在RFC 6749的1.1部分中，有四个角色：资源所有者，资源服务器，客户端和授权服务器。

如果客户端和资源所有者是同一个实体，OAuth是否会变得多余或不必要？

例如，我有一个封闭的API和一个面向前方的Web服务器。 （前端Web服务器既是客户端又是资源所有者。）我正在尝试决定是否切换到OAuth 2身份验证而不是使用当前的用户名/密码身份验证方法。如果API仍然对第三方应用程序关闭，是否有任何增加的安全性可以转移到OAuth 2？ （也就是说，没有第三方可以访问API。）

谢谢！

Answer 1

如果资源所有者和客户端/资源服务器角色重合，从安全角度来看OAuth 2.0可能变得不那么相关，因为OAuth的主要目标之一是不将用户的主要凭据暴露给客户端没有实际意义。这也是所谓的资源所有者密码凭证授权被认为是遗留/弃用流程的原因。

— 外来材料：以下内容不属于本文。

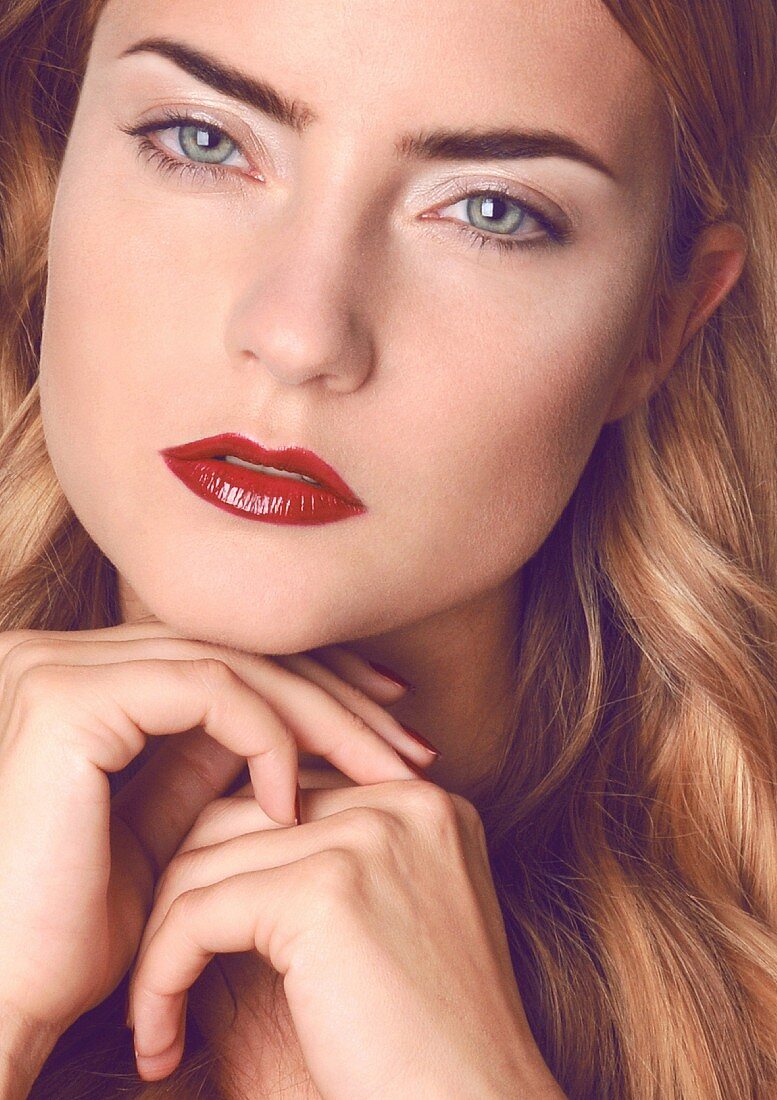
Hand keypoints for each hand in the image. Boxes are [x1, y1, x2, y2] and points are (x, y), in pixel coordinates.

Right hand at [0, 620, 433, 1045]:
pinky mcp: (69, 698)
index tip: (390, 723)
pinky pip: (207, 691)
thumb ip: (210, 762)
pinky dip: (267, 737)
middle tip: (410, 746)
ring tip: (384, 770)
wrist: (5, 997)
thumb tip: (296, 727)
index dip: (313, 681)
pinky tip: (294, 801)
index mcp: (84, 677)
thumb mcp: (164, 827)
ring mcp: (58, 668)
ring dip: (322, 716)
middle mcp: (61, 653)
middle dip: (335, 696)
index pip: (222, 653)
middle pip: (234, 650)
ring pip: (233, 663)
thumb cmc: (74, 930)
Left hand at [127, 778, 560, 1098]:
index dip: (227, 866)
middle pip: (238, 815)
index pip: (284, 795)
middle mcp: (400, 801)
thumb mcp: (394, 922)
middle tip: (161, 976)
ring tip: (153, 1014)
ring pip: (204, 861)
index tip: (197, 942)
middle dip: (184, 896)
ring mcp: (365, 838)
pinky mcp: (322, 891)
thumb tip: (215, 852)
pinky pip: (196, 916)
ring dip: (160, 942)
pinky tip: (158, 1040)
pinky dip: (160, 978)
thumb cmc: (428, 1044)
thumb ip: (334, 867)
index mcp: (421, 803)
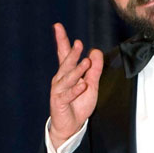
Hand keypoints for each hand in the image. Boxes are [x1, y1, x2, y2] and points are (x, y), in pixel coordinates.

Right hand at [49, 23, 103, 148]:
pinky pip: (68, 94)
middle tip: (78, 44)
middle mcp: (60, 79)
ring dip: (77, 70)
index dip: (62, 40)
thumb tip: (95, 51)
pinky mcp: (59, 101)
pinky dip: (75, 89)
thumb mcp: (91, 85)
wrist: (71, 125)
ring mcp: (59, 90)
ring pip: (67, 78)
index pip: (63, 54)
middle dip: (72, 53)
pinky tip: (82, 85)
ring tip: (86, 63)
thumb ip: (94, 70)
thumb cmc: (78, 104)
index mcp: (67, 73)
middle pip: (66, 63)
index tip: (58, 27)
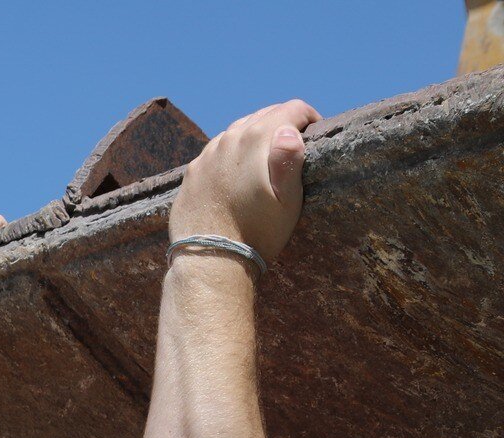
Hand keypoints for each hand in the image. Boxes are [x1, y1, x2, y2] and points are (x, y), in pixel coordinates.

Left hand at [168, 99, 320, 264]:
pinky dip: (232, 152)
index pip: (292, 109)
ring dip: (256, 135)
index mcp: (256, 139)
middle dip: (284, 122)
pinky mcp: (192, 173)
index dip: (310, 118)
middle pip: (263, 115)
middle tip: (295, 143)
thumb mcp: (287, 200)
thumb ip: (290, 160)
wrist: (210, 259)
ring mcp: (206, 156)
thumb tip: (289, 130)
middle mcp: (228, 140)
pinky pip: (215, 151)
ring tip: (267, 156)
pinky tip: (238, 170)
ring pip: (237, 131)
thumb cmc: (257, 232)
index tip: (315, 135)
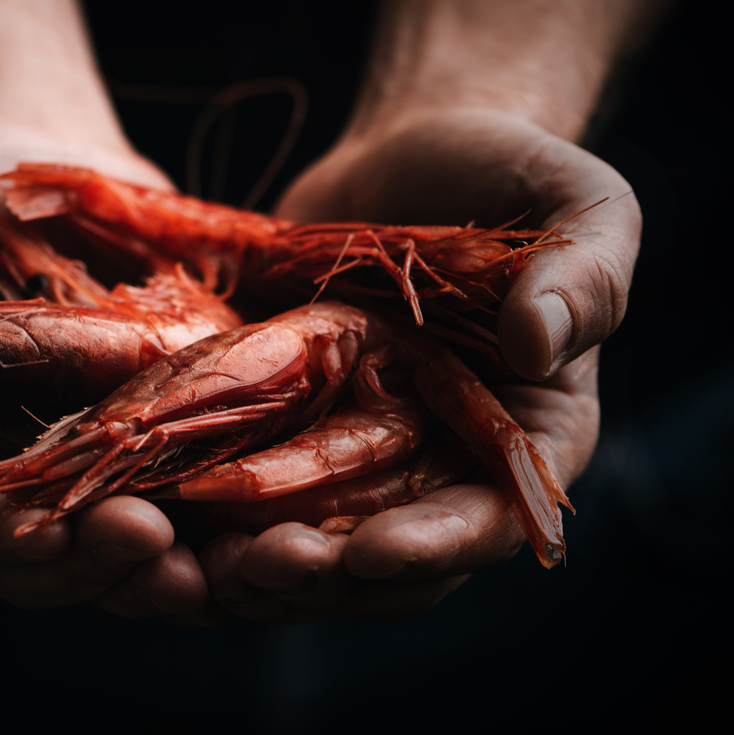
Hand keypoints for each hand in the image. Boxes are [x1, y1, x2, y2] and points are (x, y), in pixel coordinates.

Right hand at [0, 112, 208, 618]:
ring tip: (210, 572)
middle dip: (88, 567)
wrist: (28, 153)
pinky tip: (254, 526)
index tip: (45, 530)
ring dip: (156, 568)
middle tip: (150, 549)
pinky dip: (210, 518)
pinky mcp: (143, 419)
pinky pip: (177, 488)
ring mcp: (75, 445)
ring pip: (107, 540)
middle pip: (32, 552)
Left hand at [200, 106, 638, 620]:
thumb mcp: (578, 205)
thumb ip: (585, 273)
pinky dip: (200, 515)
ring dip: (247, 568)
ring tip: (186, 564)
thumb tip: (540, 342)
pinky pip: (241, 491)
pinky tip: (149, 516)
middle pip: (382, 560)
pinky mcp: (284, 426)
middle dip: (319, 574)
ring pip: (303, 543)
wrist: (404, 160)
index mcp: (521, 439)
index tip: (366, 553)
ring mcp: (355, 453)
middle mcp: (437, 466)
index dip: (429, 548)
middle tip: (254, 567)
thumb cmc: (508, 174)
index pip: (485, 522)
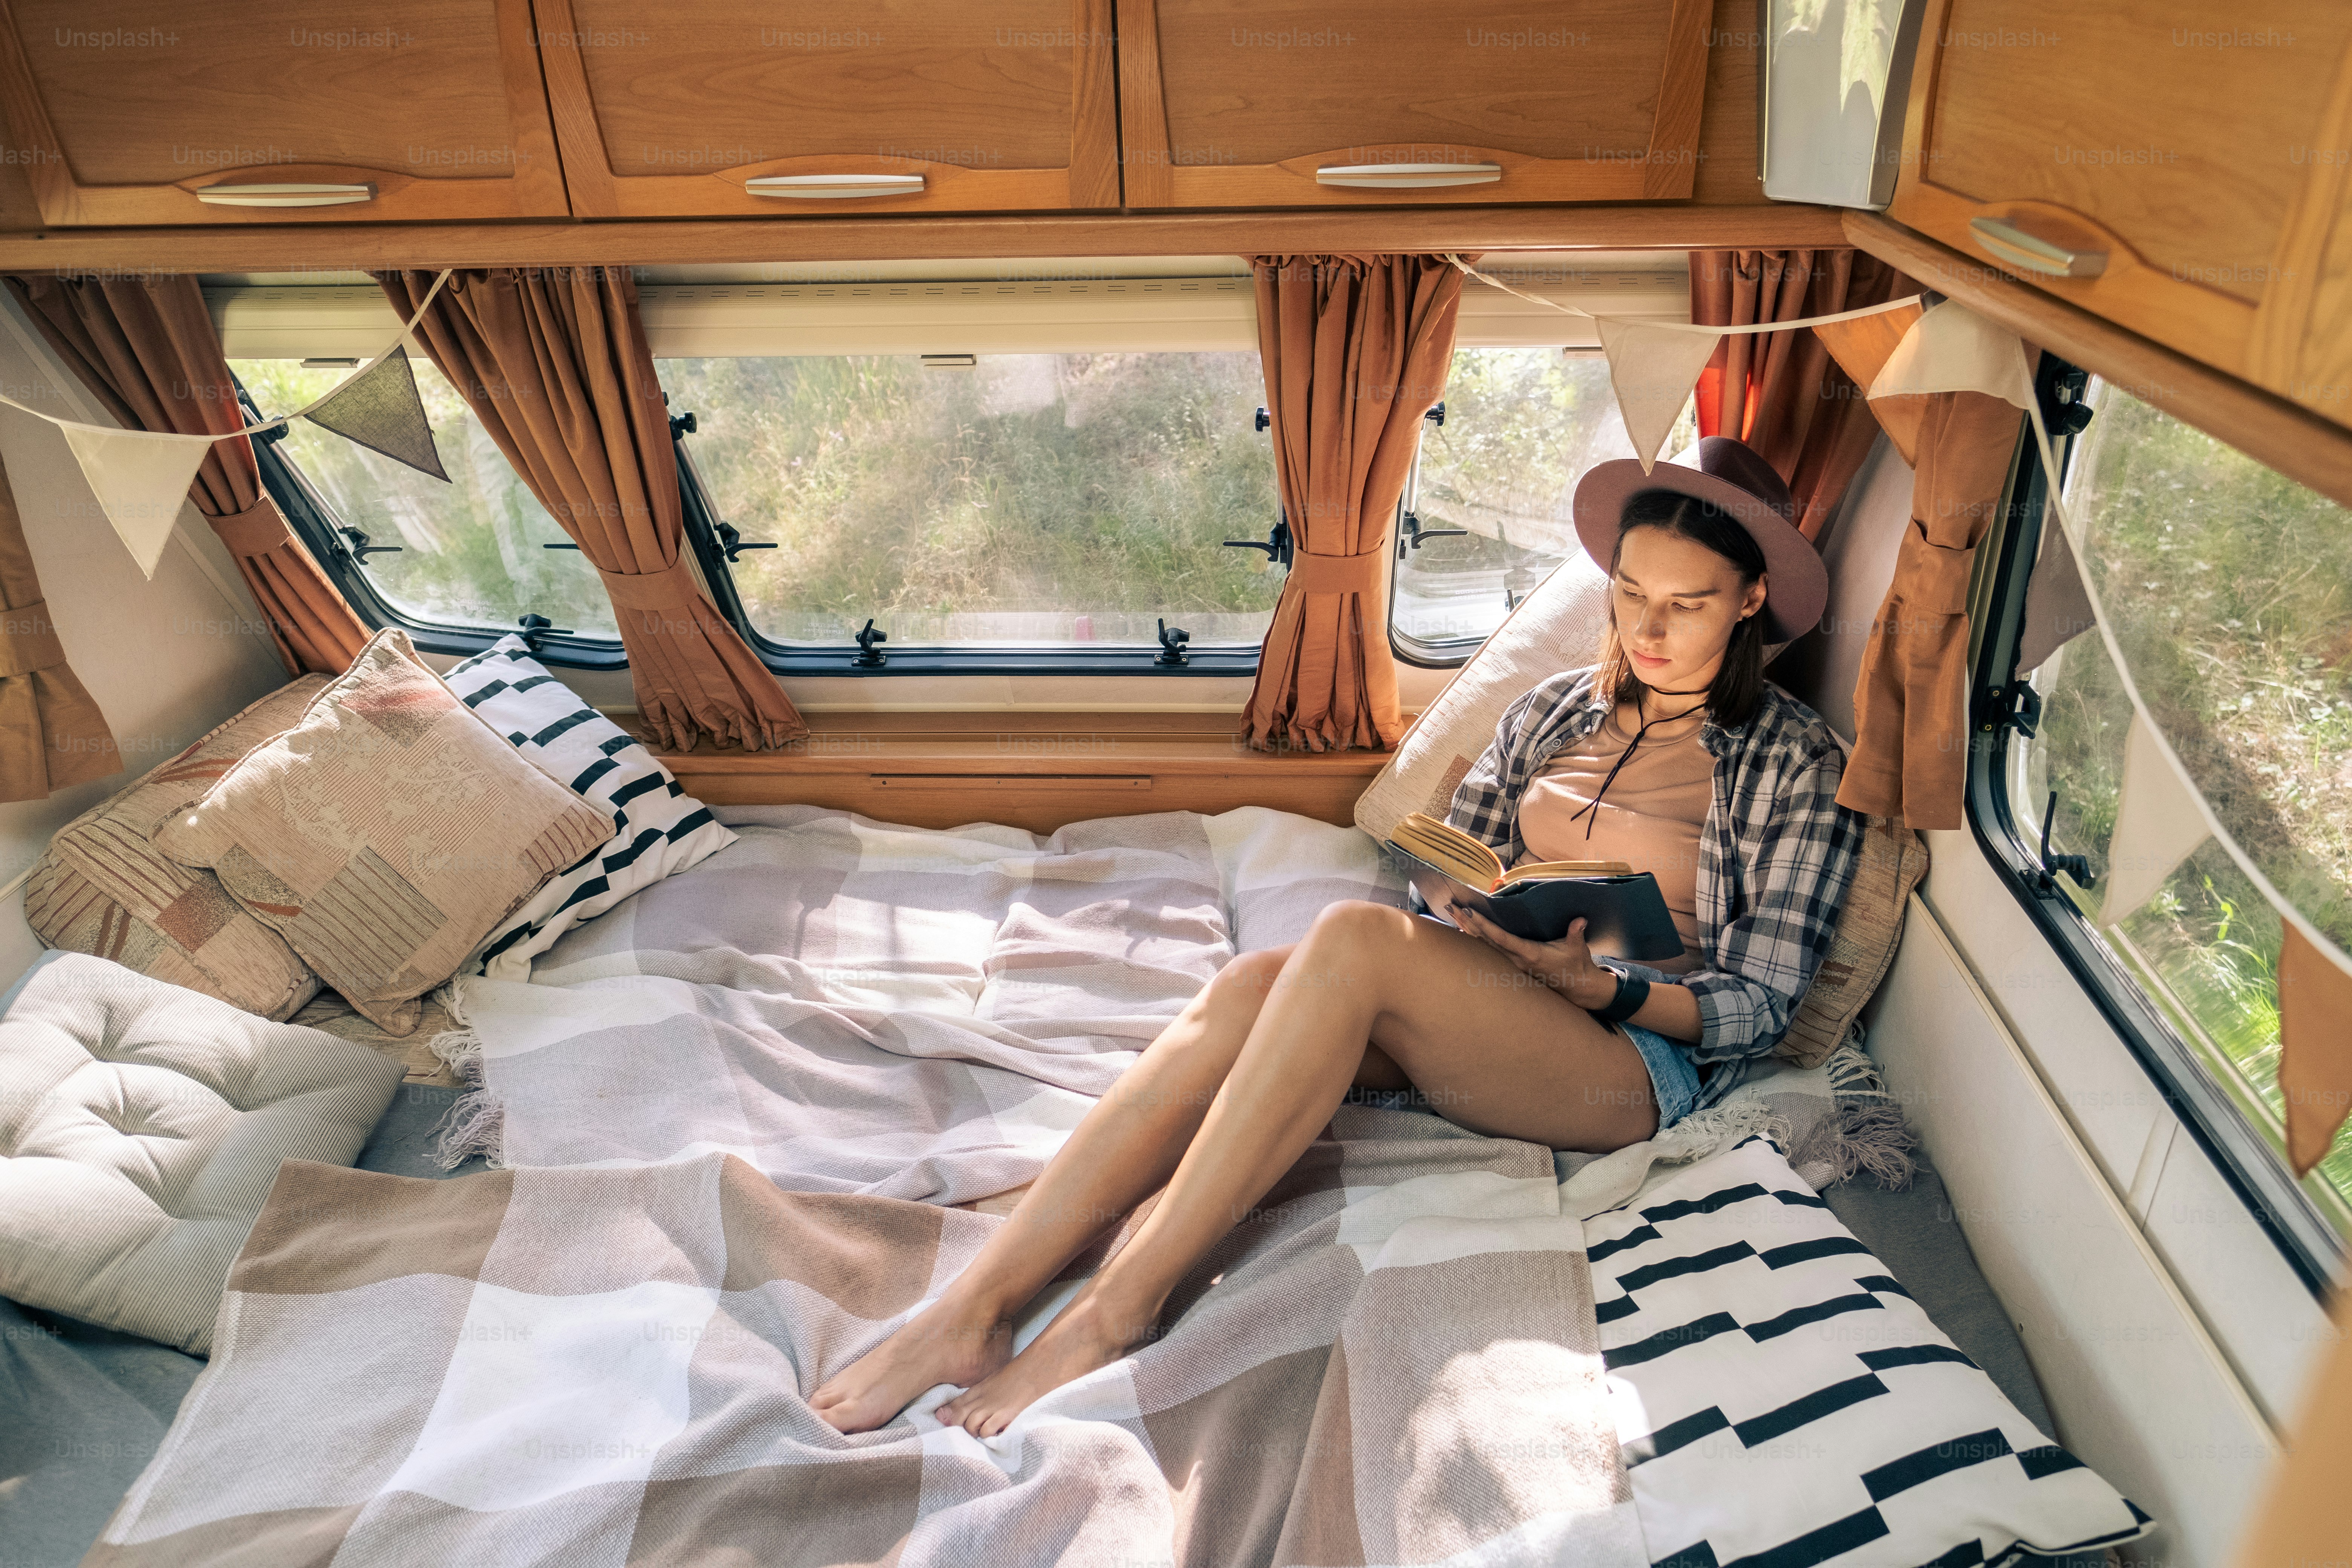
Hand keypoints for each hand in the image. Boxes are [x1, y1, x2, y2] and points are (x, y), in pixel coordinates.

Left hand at [1455, 909, 1619, 1009]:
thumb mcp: (1577, 948)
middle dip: (1468, 923)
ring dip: (1468, 929)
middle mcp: (1517, 960)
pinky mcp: (1513, 963)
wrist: (1575, 986)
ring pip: (1485, 944)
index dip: (1485, 926)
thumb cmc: (1575, 964)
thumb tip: (1580, 920)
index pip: (1502, 939)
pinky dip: (1476, 937)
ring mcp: (1513, 963)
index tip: (1470, 913)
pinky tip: (1464, 928)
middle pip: (1486, 940)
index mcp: (1530, 954)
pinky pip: (1490, 949)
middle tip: (1452, 907)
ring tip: (1453, 913)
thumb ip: (1576, 933)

但是，出于多种原因，遵循OAuth 2.0模式仍然有意义：

• 通过库存和库存利用标准化协议的能力 不依赖于自定义代码的框架
• 在您的情况下，资源服务器仍然严格遵守OAuth 2.0，处理呈现访问令牌的客户端，无论客户端/资源所有者关系/实现是什么;这将使在未来场景中允许第三方客户端访问变得更容易
• 您可以将用户凭据的验证集中在客户端和授权服务器之间的单个路径上，这样您的每个资源服务器都不需要单独检查用户凭据，可能需要处理不同的身份验证机制
• 也许最重要的是，也是安全方面的：一旦用户使用他的主要凭证通过客户端进行了身份验证，授权服务器就可以发出刷新令牌和访问令牌;当旧的访问令牌到期时，客户端可以存储刷新令牌并将其用于新的访问令牌;如果客户端希望长时间访问API而不需要明确的用户交互和身份验证，则可以使客户端无法存储主用户凭据，从而使得生成的系统不易受到用户凭据泄漏/丢失的影响（密码）未存储在客户端

Answer 2

如果遇到以下问题，则应使用OAuth；

假设您是一个类似Gmail的网络邮件提供商。您的某些用户正在使用第三方应用程序，该应用程序登录到您的用户帐户并自动为您回复某些电子邮件。或者您是像Facebook这样的社交网络网站，其中一些用户使用第三方应用程序分析您的朋友网络并为您打印2D图形。在这种情况下，您的用户将放弃其用户名和密码。他们放弃用户名和密码后，如何阻止某个第三方应用程序访问其帐户？只需更改密码即可。现在您还有另一个问题。其他第三方应用程序将无法访问该用户的帐户。然后，用户必须将其密码重新提供给他信任的其他应用。现在这也是一个问题，因为它不是用户友好的。 OAuth只是您的用户向第三方应用程序开发人员赠送的临时密码。他可以随时取消它，而无需更改自己的密码。

除此之外，不需要OAuth。如果您不打算拥有第三方应用程序开发人员，则只需使用会话cookie。它是存储在用户端的随机字符串。在服务器端，您将拥有任何想要的东西。看看如何在服务器端使用和存储PHP会话。您可以从php.ini中定义它们的寿命并自动刷新时间。